*Brief*: Please copy out every line in the records below that includes the word "adenocarcinoma".
____
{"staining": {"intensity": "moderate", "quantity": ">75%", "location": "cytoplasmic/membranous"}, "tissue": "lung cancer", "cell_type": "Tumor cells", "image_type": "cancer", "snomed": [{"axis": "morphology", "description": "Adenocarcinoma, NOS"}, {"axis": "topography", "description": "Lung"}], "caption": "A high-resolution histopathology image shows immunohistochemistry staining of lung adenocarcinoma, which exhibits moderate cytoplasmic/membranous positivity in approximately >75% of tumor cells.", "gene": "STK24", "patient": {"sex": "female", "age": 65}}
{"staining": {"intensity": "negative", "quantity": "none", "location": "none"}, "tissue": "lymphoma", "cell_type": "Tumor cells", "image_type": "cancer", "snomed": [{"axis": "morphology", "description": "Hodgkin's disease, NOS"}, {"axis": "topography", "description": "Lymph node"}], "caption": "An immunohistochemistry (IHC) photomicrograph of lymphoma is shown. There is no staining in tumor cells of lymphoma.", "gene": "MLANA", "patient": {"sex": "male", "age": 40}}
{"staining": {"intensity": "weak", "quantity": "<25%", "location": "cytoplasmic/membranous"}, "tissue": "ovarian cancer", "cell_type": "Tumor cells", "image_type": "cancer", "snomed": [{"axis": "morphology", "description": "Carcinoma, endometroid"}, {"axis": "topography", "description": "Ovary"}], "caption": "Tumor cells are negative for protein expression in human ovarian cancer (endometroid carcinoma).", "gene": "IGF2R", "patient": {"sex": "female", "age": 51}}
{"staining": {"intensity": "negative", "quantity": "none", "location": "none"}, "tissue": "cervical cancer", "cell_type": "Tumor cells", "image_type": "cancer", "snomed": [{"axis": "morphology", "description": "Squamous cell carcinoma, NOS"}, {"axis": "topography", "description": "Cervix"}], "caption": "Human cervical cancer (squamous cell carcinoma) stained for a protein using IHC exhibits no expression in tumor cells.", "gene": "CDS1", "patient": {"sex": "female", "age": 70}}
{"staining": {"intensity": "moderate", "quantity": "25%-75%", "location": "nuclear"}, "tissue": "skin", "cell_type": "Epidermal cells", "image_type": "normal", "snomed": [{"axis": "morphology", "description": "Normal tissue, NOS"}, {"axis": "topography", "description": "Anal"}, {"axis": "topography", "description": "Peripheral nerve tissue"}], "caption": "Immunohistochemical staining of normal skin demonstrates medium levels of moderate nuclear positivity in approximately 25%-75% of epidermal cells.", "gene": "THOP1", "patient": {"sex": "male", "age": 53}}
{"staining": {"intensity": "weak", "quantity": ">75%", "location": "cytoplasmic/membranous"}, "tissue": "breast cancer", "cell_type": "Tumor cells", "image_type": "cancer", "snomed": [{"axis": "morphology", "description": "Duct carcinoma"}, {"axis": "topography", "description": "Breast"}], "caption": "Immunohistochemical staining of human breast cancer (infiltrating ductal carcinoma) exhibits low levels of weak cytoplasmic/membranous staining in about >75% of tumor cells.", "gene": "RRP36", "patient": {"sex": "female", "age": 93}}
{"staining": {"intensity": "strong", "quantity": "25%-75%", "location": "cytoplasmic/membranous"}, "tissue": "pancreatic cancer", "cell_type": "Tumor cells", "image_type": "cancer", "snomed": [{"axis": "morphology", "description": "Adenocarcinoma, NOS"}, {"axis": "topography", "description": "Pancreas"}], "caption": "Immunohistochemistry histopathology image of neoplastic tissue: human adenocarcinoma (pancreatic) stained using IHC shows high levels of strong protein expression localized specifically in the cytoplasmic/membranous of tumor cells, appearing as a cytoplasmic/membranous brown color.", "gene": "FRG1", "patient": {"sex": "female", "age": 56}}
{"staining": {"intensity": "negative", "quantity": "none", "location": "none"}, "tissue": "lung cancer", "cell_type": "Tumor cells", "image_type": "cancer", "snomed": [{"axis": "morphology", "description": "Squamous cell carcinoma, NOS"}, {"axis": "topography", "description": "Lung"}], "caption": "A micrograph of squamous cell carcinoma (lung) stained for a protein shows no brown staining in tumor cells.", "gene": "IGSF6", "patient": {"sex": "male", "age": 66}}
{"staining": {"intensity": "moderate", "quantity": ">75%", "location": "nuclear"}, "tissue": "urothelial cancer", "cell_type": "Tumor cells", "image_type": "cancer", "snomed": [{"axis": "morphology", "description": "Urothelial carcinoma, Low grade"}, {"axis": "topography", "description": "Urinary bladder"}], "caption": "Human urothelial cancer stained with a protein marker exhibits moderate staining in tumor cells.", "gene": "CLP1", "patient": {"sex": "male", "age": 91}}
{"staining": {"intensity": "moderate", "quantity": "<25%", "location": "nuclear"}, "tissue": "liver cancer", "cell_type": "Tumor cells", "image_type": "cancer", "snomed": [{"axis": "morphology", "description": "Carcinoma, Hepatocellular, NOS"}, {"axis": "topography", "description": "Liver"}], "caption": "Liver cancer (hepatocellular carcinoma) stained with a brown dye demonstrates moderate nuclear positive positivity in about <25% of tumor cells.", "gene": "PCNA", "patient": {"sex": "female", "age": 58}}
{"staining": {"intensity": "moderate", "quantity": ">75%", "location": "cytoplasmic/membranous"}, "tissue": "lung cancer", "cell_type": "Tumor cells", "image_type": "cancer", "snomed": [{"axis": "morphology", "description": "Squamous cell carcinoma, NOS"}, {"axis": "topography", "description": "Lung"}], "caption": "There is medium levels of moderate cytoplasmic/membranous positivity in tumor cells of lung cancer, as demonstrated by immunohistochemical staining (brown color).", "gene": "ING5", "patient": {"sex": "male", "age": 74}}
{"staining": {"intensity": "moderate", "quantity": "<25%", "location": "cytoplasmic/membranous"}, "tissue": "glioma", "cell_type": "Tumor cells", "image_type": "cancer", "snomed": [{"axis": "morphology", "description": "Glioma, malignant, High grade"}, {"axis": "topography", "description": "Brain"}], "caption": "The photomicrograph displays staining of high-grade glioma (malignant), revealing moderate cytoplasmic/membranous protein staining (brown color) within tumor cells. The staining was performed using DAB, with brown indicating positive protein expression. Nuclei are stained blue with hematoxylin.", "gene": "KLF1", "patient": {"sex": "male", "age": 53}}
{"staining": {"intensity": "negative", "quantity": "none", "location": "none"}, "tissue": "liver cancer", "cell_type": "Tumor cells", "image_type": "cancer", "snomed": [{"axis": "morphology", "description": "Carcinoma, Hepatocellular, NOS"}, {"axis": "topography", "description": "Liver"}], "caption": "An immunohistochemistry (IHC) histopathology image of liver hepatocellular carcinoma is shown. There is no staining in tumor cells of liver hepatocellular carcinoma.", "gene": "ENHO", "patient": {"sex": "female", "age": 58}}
____
*Answer box*:
{"staining": {"intensity": "moderate", "quantity": ">75%", "location": "cytoplasmic/membranous"}, "tissue": "lung cancer", "cell_type": "Tumor cells", "image_type": "cancer", "snomed": [{"axis": "morphology", "description": "Adenocarcinoma, NOS"}, {"axis": "topography", "description": "Lung"}], "caption": "A high-resolution histopathology image shows immunohistochemistry staining of lung adenocarcinoma, which exhibits moderate cytoplasmic/membranous positivity in approximately >75% of tumor cells.", "gene": "STK24", "patient": {"sex": "female", "age": 65}}
{"staining": {"intensity": "strong", "quantity": "25%-75%", "location": "cytoplasmic/membranous"}, "tissue": "pancreatic cancer", "cell_type": "Tumor cells", "image_type": "cancer", "snomed": [{"axis": "morphology", "description": "Adenocarcinoma, NOS"}, {"axis": "topography", "description": "Pancreas"}], "caption": "Immunohistochemistry histopathology image of neoplastic tissue: human adenocarcinoma (pancreatic) stained using IHC shows high levels of strong protein expression localized specifically in the cytoplasmic/membranous of tumor cells, appearing as a cytoplasmic/membranous brown color.", "gene": "FRG1", "patient": {"sex": "female", "age": 56}}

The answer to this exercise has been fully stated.